The SFPU can only read/write vectors to/from the destination register, it cannot read/write them to memory. Therefore, SFPI does not support arrays of vectors. Using arrays may work if the optimizer is able to optimize out the loads/stores, however, this is brittle and so is not recommended. Storing a vector to memory will result in an error similar to the following:

tt-metal/tt_metal/hw/ckernels/sfpi/include/sfpi.h:792:7: error: cannot write sfpu vector to memory
  792 |     v = (initialized) ? __builtin_rvtt_sfpassign_lv(v, in) : in;
      |       ^
/tt-metal/tt_metal/hw/ckernels/sfpi/include/sfpi.h:792:7: error: cannot write sfpu vector to memory

Function Calls

There is no ABI and none of the vector types can be passed on the stack. Therefore, all function calls must be inlined. To ensure this use sfpi_inline, which is defined to __attribute__((always_inline)) on GCC.

Register Spilling

The compiler does not implement register spilling. Since there are only 8 general purpose LRegs, running out of registers is not an uncommon occurrence. If you see the following: error: cannot store SFPU register (reigster spill?) - exiting! you have most likely run out of registers.

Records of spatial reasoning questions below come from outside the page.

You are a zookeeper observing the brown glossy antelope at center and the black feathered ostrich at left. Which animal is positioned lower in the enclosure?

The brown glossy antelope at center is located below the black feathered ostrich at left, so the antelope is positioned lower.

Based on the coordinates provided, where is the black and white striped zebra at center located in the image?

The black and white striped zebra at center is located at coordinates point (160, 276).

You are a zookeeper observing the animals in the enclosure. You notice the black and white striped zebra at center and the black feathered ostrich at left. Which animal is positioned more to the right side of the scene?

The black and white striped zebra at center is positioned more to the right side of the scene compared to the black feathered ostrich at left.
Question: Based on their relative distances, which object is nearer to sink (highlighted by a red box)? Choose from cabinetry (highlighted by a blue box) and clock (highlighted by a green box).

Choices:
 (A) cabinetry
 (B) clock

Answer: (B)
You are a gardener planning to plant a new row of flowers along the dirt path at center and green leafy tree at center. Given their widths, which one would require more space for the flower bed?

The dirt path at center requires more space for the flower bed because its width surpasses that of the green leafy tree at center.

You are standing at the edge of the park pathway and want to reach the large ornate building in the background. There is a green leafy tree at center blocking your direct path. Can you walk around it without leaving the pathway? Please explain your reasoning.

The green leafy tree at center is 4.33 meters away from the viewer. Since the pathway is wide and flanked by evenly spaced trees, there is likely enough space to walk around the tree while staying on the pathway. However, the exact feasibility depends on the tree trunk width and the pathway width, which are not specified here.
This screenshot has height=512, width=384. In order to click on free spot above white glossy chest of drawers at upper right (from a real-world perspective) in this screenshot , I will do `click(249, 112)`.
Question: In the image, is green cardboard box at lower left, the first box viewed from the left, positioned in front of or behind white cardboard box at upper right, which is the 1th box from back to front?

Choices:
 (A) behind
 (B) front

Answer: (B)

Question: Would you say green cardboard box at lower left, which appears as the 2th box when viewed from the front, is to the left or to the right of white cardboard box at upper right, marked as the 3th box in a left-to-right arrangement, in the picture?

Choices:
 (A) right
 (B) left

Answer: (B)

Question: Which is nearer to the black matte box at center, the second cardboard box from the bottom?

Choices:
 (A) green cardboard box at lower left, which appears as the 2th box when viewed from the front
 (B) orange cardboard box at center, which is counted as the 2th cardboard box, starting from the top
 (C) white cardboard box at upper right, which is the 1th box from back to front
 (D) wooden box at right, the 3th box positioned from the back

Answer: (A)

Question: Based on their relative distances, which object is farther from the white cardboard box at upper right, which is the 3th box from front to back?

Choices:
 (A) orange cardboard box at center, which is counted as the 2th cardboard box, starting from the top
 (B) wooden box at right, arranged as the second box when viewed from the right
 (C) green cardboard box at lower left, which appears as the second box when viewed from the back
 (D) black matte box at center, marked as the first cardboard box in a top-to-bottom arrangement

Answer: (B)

You can potentially spill registers by storing values to l_reg[] and reloading them later. However this is not done automatically via the compiler as it does not know which of l_reg[] values need to be preserved.

Error Messages

Unfortunately, many errors are attributed to the code in the wrapper rather than in the code being written. For example, using an uninitialized variable would show an error at a macro called by a wrapper function before showing the line number in the user’s code.

Limitations

Forgetting a v_endif results in mismatched {} error which can be confusing (however, catches the case where a v_endif is missing!)

In general, incorrect use of vector operations (e.g., accidentally using a scalar argument instead of a vector) results in warnings/errors within the wrapper rather than in the calling code

Keeping too many variables alive at once requires register spilling which is not implemented and causes a compiler abort

The gcc compiler occasionally moves a value from one register to another for no apparent reason. At this point it appears there is nothing that can be done about this besides hoping that the issue is fixed in a future version of gcc.